-------- Listed entries
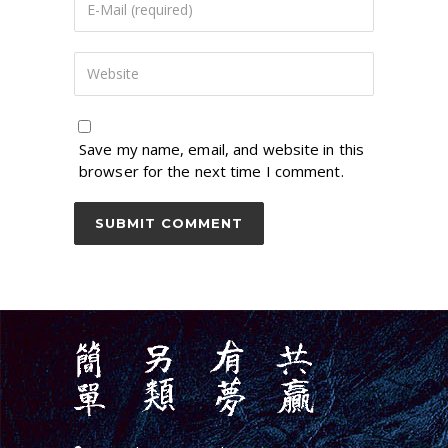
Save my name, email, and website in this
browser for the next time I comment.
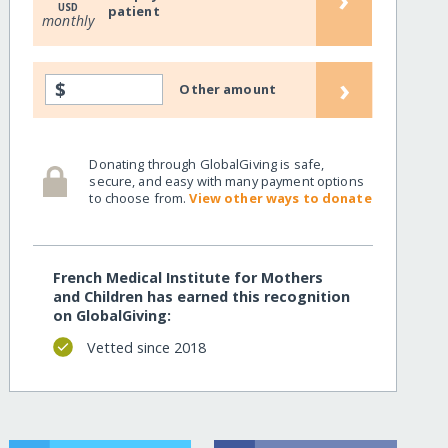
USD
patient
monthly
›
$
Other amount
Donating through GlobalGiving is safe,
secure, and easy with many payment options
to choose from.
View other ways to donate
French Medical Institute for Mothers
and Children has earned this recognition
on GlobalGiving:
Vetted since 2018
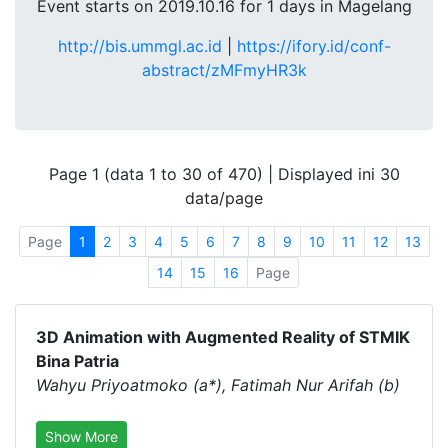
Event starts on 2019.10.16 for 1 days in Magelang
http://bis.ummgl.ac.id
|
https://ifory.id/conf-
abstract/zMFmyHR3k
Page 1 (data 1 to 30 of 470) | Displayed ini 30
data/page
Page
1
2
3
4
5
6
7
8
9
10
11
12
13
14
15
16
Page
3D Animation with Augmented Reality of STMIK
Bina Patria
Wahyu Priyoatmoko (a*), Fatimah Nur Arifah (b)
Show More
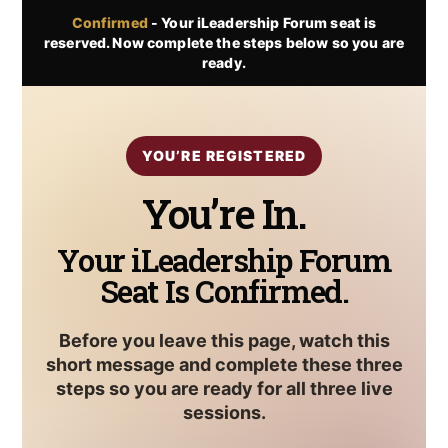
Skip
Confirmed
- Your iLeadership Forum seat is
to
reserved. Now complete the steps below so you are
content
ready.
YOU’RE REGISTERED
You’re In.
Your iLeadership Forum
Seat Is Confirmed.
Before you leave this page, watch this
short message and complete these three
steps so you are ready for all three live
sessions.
----------------
# Task directions
Reproduce the text read from each of the entries above word for word, line by line, without the pictures.

# Final answer
Save my name, email, and website in this
browser for the next time I comment.
USD
patient
monthly
›
$
Other amount
Donating through GlobalGiving is safe,
secure, and easy with many payment options
to choose from.
View other ways to donate
French Medical Institute for Mothers
and Children has earned this recognition
on GlobalGiving:
Vetted since 2018
Event starts on 2019.10.16 for 1 days in Magelang
http://bis.ummgl.ac.id
|
https://ifory.id/conf-
abstract/zMFmyHR3k
Page 1 (data 1 to 30 of 470) | Displayed ini 30
data/page
Page
1
2
3
4
5
6
7
8
9
10
11
12
13
14
15
16
Page
3D Animation with Augmented Reality of STMIK
Bina Patria
Wahyu Priyoatmoko (a*), Fatimah Nur Arifah (b)
Show More
Skip
Confirmed
- Your iLeadership Forum seat is
to
reserved. Now complete the steps below so you are
content
ready.
YOU’RE REGISTERED
You’re In.
Your iLeadership Forum
Seat Is Confirmed.
Before you leave this page, watch this
short message and complete these three
steps so you are ready for all three live
sessions.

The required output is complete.